What needs to be done
When the line containing "33: (711, 463, 2.97)" appears in the data below, begin copying there and stop only after the line containing "45: (744, 427, 2.94)".
---- Material provided
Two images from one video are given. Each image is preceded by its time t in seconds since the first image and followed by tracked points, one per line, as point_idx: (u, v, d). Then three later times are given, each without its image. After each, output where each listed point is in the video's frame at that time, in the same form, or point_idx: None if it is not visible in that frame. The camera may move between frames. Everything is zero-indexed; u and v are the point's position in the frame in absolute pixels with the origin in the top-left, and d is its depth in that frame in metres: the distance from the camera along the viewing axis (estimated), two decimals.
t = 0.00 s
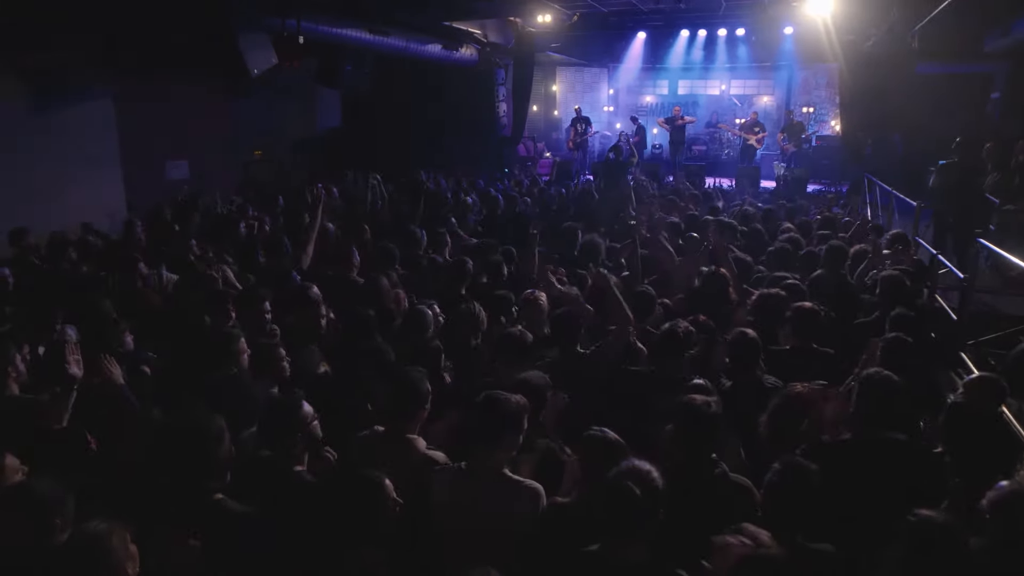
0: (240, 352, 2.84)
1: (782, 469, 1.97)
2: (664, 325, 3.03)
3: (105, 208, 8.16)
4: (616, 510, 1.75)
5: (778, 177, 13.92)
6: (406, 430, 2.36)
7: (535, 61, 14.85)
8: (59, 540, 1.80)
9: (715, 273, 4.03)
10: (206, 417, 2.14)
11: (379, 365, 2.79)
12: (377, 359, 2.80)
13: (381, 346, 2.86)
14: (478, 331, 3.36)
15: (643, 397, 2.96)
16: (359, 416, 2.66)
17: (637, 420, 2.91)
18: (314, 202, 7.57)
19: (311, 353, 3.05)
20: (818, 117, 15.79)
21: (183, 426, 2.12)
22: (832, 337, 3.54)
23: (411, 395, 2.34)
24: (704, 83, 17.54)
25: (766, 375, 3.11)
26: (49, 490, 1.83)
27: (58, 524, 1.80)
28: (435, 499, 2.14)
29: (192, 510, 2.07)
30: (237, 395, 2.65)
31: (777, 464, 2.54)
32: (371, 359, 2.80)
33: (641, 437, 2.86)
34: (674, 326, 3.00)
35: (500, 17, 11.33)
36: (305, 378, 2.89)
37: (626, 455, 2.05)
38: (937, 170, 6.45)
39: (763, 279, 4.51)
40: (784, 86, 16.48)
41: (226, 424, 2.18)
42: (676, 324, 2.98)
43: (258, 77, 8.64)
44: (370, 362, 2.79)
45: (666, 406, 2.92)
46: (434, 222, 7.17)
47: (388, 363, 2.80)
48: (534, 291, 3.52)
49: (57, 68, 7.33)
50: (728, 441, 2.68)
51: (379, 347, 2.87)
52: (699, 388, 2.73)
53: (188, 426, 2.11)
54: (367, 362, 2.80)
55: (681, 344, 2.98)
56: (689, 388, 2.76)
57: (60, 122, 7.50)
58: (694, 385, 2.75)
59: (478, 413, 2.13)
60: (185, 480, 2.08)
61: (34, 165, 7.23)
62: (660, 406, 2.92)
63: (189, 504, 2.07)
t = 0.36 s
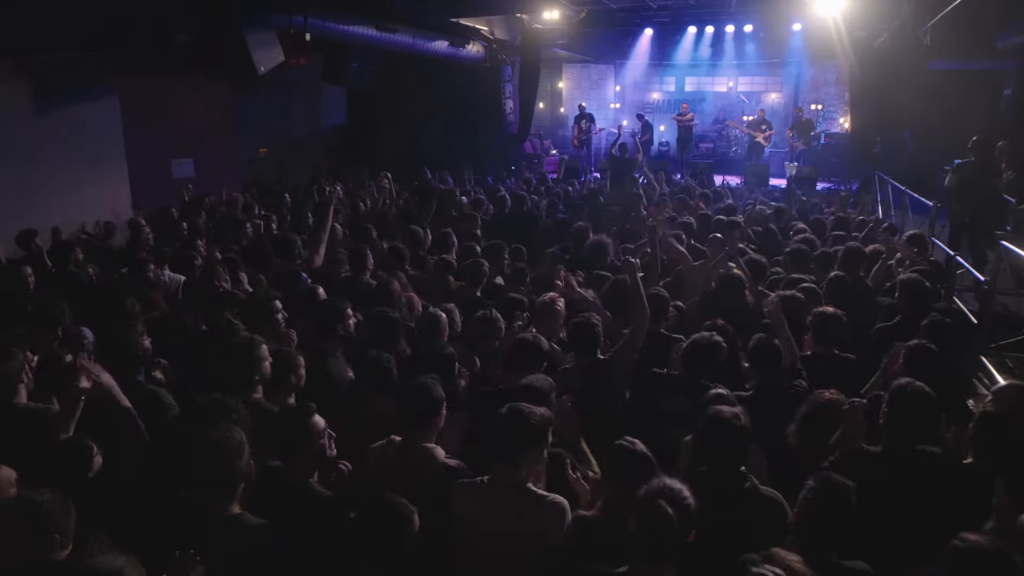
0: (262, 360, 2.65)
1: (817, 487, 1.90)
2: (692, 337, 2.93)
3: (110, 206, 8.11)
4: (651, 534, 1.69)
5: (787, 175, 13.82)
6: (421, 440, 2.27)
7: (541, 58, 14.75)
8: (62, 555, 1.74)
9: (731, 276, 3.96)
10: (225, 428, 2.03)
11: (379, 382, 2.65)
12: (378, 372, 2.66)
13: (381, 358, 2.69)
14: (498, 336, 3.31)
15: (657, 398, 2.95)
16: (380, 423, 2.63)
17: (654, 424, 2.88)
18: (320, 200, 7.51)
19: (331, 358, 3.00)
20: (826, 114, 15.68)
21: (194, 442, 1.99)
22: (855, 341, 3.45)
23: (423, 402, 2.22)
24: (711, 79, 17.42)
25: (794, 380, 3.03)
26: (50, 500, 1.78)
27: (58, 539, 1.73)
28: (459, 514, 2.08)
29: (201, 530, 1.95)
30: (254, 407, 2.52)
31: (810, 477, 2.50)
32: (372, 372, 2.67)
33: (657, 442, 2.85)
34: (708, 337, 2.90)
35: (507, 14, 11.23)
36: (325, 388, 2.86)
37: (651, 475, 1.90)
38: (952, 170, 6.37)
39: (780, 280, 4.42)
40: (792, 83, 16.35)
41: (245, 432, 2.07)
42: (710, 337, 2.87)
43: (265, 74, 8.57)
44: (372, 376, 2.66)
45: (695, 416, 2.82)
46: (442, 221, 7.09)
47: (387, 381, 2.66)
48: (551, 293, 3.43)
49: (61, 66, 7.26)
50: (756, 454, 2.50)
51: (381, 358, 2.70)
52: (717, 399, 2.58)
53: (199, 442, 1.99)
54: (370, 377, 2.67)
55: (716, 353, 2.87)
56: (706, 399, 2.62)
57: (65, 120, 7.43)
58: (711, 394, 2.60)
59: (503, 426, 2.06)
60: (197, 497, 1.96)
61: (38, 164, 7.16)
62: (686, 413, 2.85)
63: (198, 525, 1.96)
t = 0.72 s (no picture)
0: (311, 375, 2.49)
1: (856, 505, 1.83)
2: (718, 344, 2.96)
3: (117, 203, 8.06)
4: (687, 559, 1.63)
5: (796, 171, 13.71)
6: (435, 452, 2.17)
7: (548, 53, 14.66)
8: None
9: (748, 277, 3.90)
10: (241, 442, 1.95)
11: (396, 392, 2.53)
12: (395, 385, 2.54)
13: (399, 367, 2.57)
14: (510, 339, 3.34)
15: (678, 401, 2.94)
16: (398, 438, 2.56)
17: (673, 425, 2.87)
18: (327, 199, 7.45)
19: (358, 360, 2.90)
20: (836, 110, 15.56)
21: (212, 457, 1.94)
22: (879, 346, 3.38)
23: (433, 415, 2.12)
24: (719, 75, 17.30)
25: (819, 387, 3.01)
26: (11, 540, 1.65)
27: None
28: (480, 529, 2.01)
29: (218, 544, 1.88)
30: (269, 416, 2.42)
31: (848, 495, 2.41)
32: (391, 385, 2.55)
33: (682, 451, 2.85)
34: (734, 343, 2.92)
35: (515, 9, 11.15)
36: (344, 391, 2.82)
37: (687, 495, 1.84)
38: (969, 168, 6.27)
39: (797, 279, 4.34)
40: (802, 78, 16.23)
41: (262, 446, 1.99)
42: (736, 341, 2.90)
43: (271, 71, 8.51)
44: (389, 388, 2.55)
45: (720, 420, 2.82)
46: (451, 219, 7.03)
47: (404, 395, 2.54)
48: (566, 295, 3.39)
49: (67, 62, 7.20)
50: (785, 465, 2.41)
51: (398, 366, 2.58)
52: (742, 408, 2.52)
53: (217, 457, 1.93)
54: (386, 389, 2.56)
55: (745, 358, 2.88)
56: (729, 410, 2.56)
57: (71, 117, 7.38)
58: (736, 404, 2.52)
59: (524, 439, 1.98)
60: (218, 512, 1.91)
61: (44, 161, 7.11)
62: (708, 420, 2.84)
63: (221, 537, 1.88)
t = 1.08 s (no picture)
0: (329, 391, 2.42)
1: (894, 527, 1.75)
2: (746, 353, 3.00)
3: (120, 202, 7.98)
4: None
5: (804, 170, 13.62)
6: (451, 468, 2.07)
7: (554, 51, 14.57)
8: None
9: (764, 281, 3.83)
10: (250, 467, 1.87)
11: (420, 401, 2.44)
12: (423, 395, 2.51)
13: (427, 376, 2.56)
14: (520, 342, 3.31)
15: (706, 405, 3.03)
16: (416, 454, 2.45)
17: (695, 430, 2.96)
18: (332, 199, 7.38)
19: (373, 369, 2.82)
20: (843, 108, 15.46)
21: (220, 479, 1.85)
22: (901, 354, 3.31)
23: (448, 430, 2.04)
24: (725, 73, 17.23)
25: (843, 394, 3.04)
26: None
27: None
28: (499, 548, 1.94)
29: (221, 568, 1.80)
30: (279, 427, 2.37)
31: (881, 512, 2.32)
32: (419, 395, 2.52)
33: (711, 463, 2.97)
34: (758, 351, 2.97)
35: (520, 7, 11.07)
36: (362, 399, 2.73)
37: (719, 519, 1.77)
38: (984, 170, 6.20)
39: (813, 283, 4.27)
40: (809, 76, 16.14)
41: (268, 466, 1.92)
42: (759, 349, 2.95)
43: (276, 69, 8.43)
44: (417, 398, 2.52)
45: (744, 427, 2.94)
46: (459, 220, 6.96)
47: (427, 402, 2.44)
48: (582, 301, 3.39)
49: (68, 60, 7.11)
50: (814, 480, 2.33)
51: (425, 375, 2.57)
52: (770, 418, 2.54)
53: (224, 479, 1.84)
54: (413, 399, 2.53)
55: (773, 369, 2.94)
56: (756, 418, 2.59)
57: (72, 115, 7.29)
58: (764, 414, 2.56)
59: (545, 459, 1.90)
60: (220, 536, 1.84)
61: (45, 161, 7.02)
62: (732, 426, 2.95)
63: (226, 563, 1.80)
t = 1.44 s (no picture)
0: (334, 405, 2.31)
1: (933, 554, 1.68)
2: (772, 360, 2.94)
3: (120, 205, 7.89)
4: None
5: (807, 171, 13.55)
6: (468, 489, 2.00)
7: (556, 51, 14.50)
8: None
9: (776, 289, 3.75)
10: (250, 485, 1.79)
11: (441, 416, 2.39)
12: (443, 409, 2.40)
13: (450, 391, 2.43)
14: (524, 350, 3.29)
15: (721, 415, 2.85)
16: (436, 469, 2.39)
17: (714, 443, 2.81)
18: (334, 201, 7.31)
19: (370, 378, 2.74)
20: (846, 109, 15.40)
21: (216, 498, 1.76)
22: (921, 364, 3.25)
23: (466, 449, 1.96)
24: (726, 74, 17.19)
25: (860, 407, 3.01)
26: None
27: None
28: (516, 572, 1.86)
29: None
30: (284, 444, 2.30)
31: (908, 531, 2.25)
32: (439, 407, 2.40)
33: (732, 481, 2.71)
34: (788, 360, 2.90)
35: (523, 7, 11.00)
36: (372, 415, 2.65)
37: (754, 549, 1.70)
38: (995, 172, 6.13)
39: (827, 289, 4.19)
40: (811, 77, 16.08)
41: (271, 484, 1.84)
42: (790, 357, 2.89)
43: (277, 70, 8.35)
44: (438, 411, 2.40)
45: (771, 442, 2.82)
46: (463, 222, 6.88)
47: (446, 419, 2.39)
48: (594, 310, 3.32)
49: (68, 61, 7.02)
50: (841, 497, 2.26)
51: (445, 389, 2.44)
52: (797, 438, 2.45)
53: (220, 499, 1.75)
54: (432, 411, 2.40)
55: (801, 379, 2.86)
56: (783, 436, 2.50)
57: (72, 116, 7.21)
58: (793, 432, 2.47)
59: (568, 482, 1.82)
60: (214, 555, 1.74)
61: (44, 163, 6.93)
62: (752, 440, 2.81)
63: None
--------
Task result
33: (711, 463, 2.97)
34: (758, 351, 2.97)
35: (520, 7, 11.07)
36: (362, 399, 2.73)
37: (719, 519, 1.77)
38: (984, 170, 6.20)
39: (813, 283, 4.27)
40: (809, 76, 16.14)
41: (268, 466, 1.92)
42: (759, 349, 2.95)
43: (276, 69, 8.43)
44: (417, 398, 2.52)
45: (744, 427, 2.94)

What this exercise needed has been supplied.